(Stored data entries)
------------------------

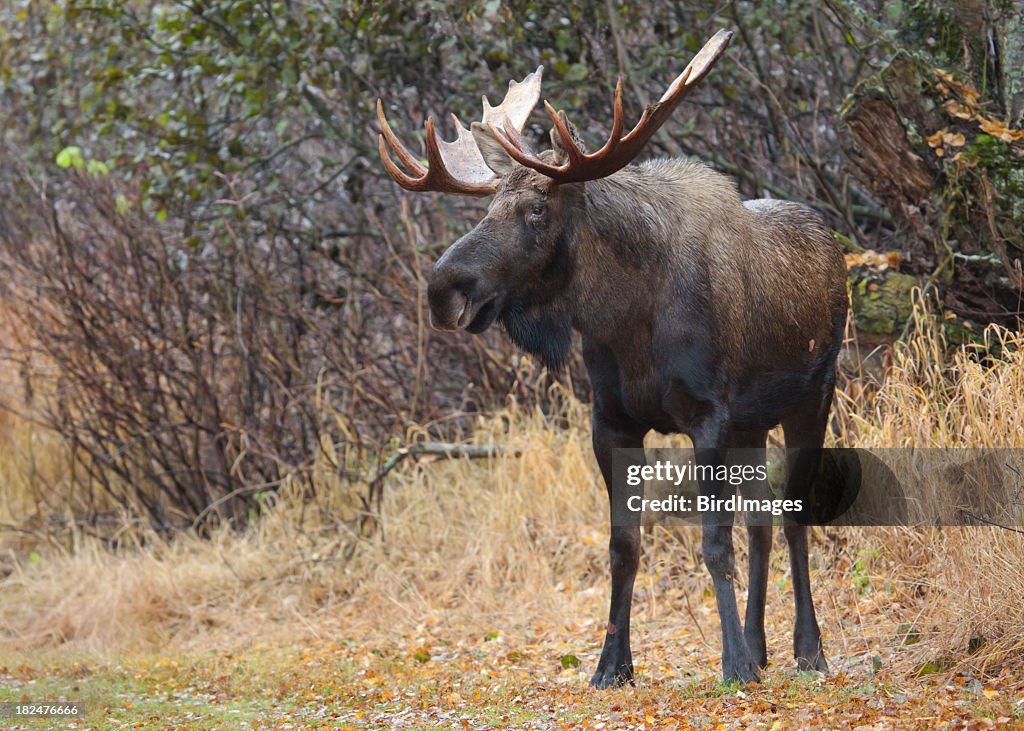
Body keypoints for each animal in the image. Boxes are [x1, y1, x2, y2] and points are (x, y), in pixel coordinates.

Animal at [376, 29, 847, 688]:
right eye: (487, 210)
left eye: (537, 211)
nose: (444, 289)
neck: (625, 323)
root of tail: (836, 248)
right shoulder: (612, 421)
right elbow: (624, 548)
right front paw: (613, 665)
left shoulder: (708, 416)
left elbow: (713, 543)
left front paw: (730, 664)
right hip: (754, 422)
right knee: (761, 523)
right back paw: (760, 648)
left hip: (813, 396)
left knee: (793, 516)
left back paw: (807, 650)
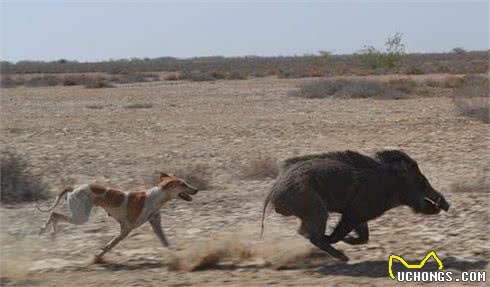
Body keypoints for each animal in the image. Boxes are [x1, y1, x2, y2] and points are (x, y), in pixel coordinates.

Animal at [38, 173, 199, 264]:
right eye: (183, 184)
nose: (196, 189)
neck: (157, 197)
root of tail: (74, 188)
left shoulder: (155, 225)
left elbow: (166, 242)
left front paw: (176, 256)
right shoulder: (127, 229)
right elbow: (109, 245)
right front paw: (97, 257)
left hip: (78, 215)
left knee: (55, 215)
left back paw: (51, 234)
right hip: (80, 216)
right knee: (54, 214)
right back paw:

------------------------

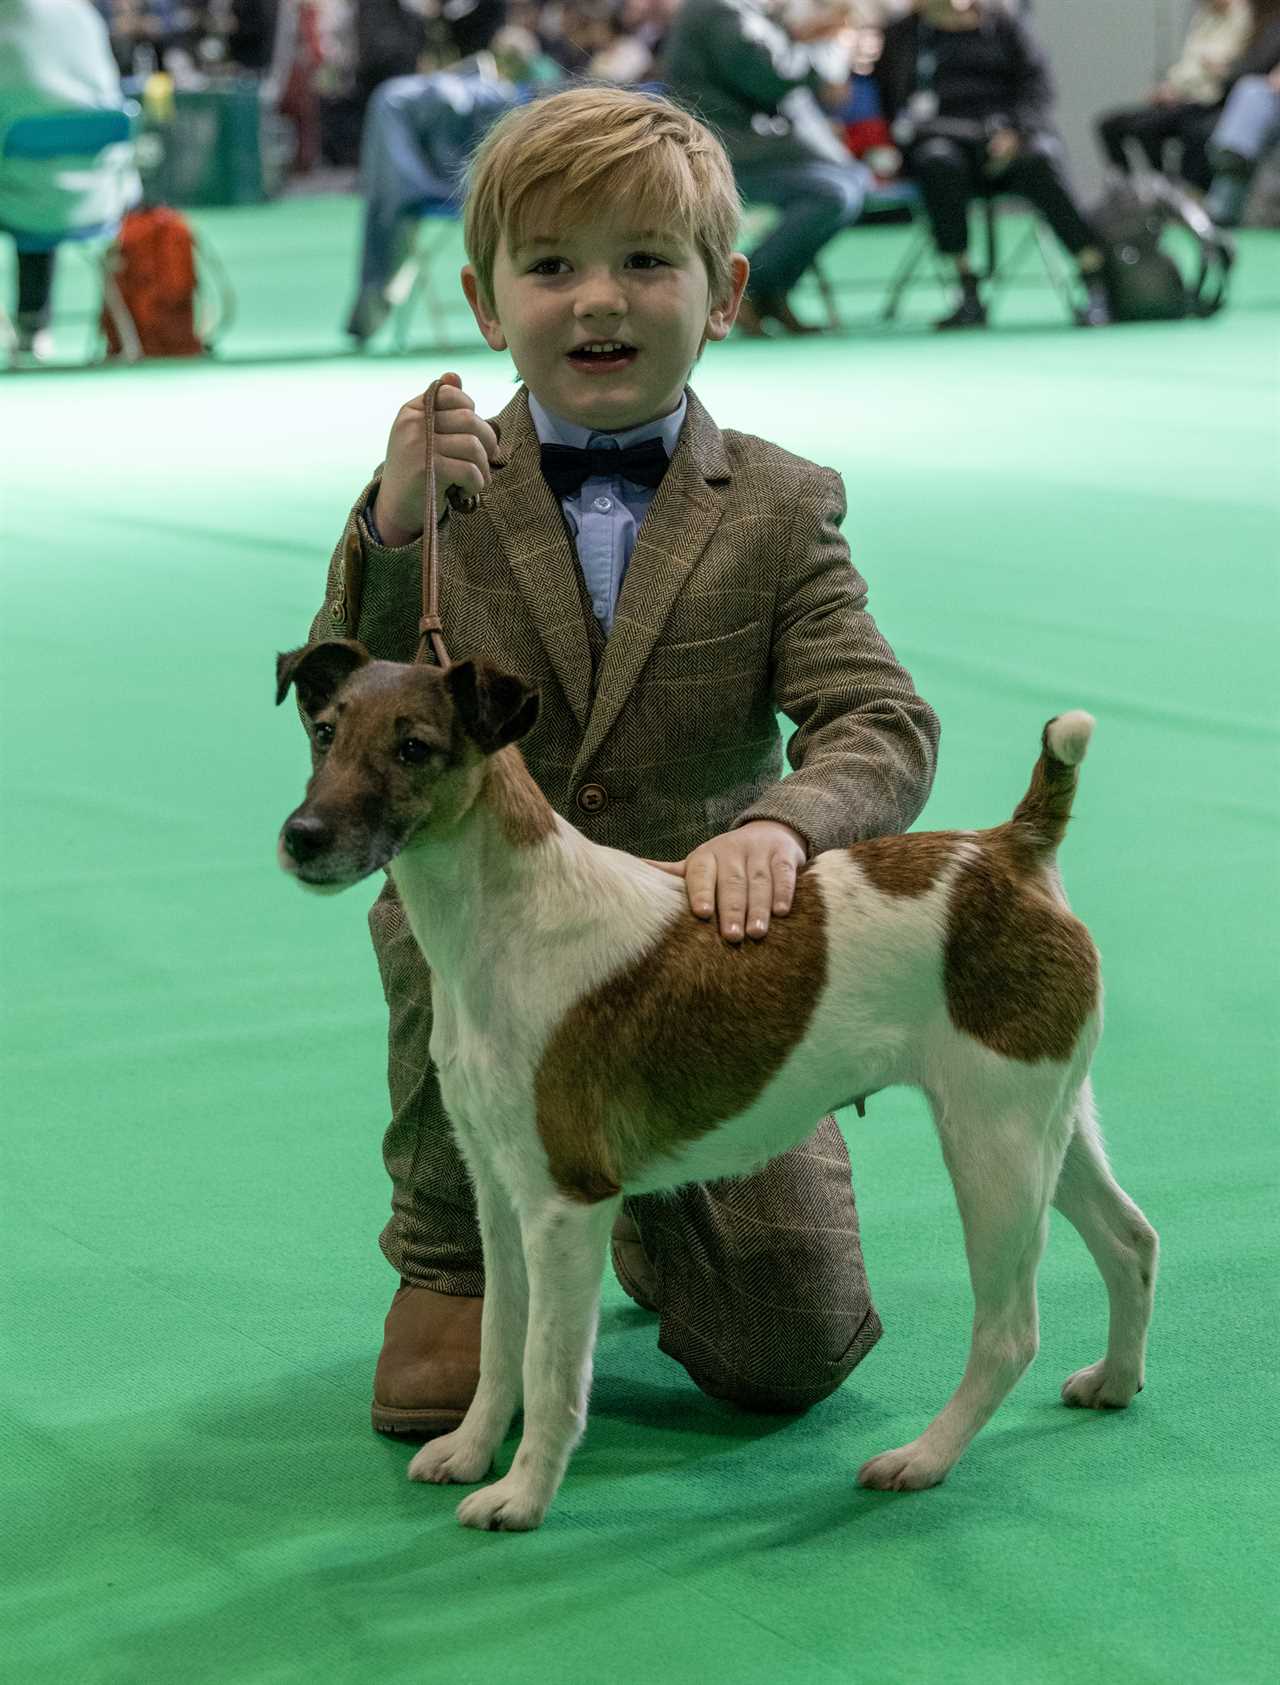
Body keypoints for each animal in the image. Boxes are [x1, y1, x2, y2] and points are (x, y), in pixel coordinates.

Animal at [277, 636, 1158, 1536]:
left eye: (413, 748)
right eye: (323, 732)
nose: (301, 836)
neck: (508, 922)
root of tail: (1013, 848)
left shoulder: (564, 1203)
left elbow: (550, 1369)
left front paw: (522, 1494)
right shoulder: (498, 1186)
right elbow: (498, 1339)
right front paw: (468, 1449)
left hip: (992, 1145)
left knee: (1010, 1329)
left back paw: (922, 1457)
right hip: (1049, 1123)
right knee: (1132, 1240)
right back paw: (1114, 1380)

------------------------

Problem description -> Look through the data above and return exactly the lines from the one that contains "left eye: (413, 748)" to the one that contains "right back paw: (1114, 1380)", inclusive, with nothing else.

Result of this exercise ->
left eye: (413, 748)
right eye: (323, 732)
nose: (301, 836)
neck: (508, 922)
root of tail: (1013, 848)
left shoulder: (564, 1203)
left elbow: (550, 1369)
left front paw: (522, 1494)
right shoulder: (498, 1186)
right elbow: (498, 1339)
right front paw: (468, 1449)
left hip: (992, 1145)
left knee: (1010, 1329)
left back paw: (922, 1457)
right hip: (1049, 1123)
right knee: (1132, 1240)
right back paw: (1114, 1380)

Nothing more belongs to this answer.